Return each entry below word for word, leaving out any image.

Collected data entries
++++++++++
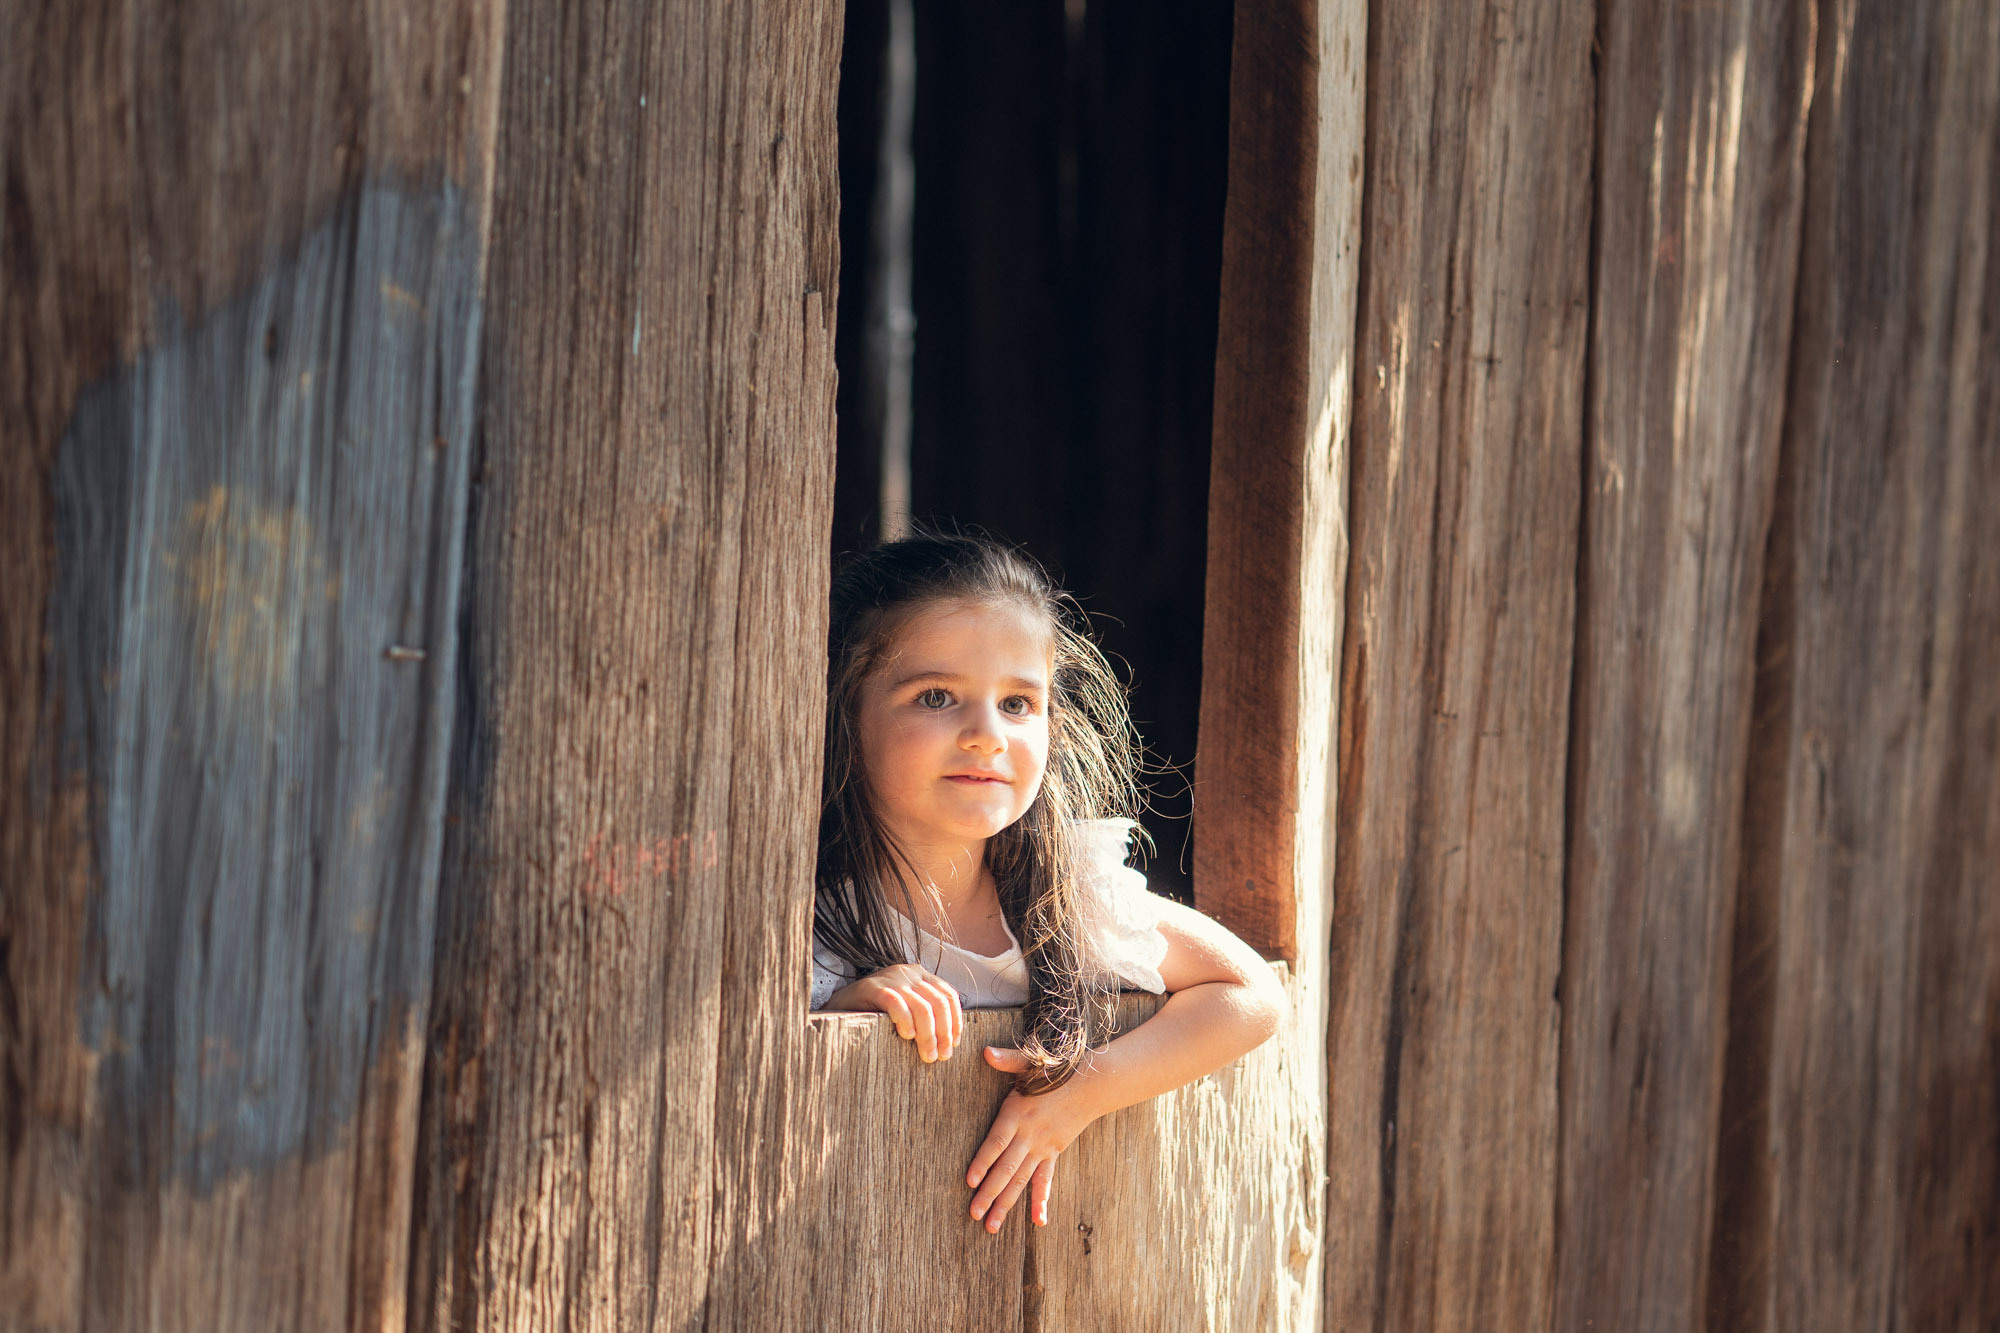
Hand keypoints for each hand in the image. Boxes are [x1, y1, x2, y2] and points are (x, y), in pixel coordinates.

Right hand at [823, 964, 963, 1062]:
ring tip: (927, 1055)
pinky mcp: (873, 987)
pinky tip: (906, 1036)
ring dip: (928, 1035)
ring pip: (922, 1007)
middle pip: (938, 1003)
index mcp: (921, 975)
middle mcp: (909, 973)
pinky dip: (905, 1021)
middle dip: (944, 1033)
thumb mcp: (906, 1009)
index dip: (955, 1021)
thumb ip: (925, 1015)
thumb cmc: (876, 1013)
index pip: (948, 996)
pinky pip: (896, 1003)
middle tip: (941, 1057)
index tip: (953, 1044)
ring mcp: (891, 978)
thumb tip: (948, 1042)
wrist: (839, 1007)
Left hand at [966, 1047, 1099, 1232]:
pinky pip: (1046, 1180)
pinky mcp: (1053, 1153)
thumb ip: (1007, 1060)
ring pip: (1021, 1180)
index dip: (983, 1162)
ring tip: (991, 1227)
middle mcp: (1029, 1135)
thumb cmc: (1055, 1071)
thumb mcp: (1030, 1062)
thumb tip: (985, 1053)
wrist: (1092, 1084)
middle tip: (974, 1215)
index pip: (996, 1143)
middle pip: (1006, 1169)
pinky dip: (1041, 1201)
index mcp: (1017, 1114)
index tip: (970, 1181)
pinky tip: (1038, 1222)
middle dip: (989, 1193)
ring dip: (1006, 1203)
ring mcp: (1042, 1147)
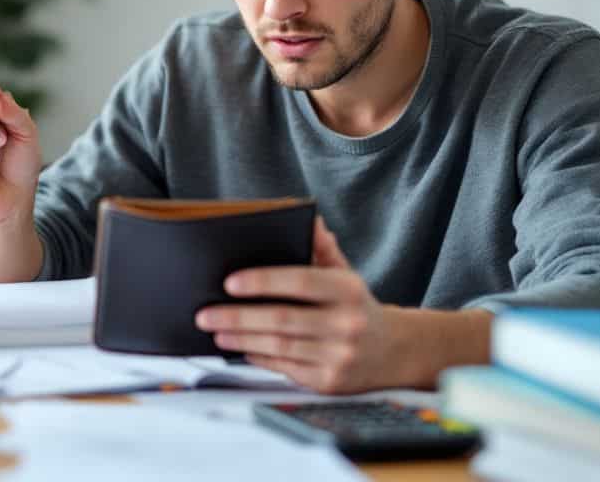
++++++++++
Result for this task —
Hand keypoints for each hand in the image. Boxes are [x1, y1, x2, y2] and points are (x, y), in pixel coordinates.

Right hand at [823, 964, 963, 1062]:
ring tip: (927, 1055)
pinky mcp: (873, 987)
pinky tip: (906, 1036)
ring dip: (928, 1035)
ring pip: (922, 1007)
middle pip: (938, 1003)
index mcp: (921, 975)
middle mcp: (909, 973)
pinky dip: (905, 1021)
middle dip: (944, 1033)
thumb mcp: (906, 1009)
index dip: (955, 1021)
thumb ip: (925, 1015)
thumb cmc: (876, 1013)
index pip: (948, 996)
pinky pip: (896, 1003)
middle tip: (941, 1057)
index tip: (953, 1044)
ring mcp: (891, 978)
thumb tip: (948, 1042)
wrist: (839, 1007)
Left hand at [966, 1047, 1099, 1232]:
pinky pip: (1046, 1180)
pinky mcp: (1053, 1153)
thumb ip: (1007, 1060)
ring pip: (1021, 1180)
index dip: (983, 1162)
ring tip: (991, 1227)
middle mcp: (1029, 1135)
thumb cmc: (1055, 1071)
thumb mcp: (1030, 1062)
thumb tip: (985, 1053)
wrist: (1092, 1084)
middle tip: (974, 1215)
index pip: (996, 1143)
middle pip: (1006, 1169)
pinky dip: (1041, 1201)
index mcp: (1017, 1114)
index tip: (970, 1181)
pinky tip: (1038, 1222)
middle dip: (989, 1193)
ring dip: (1006, 1203)
ring mcp: (1042, 1147)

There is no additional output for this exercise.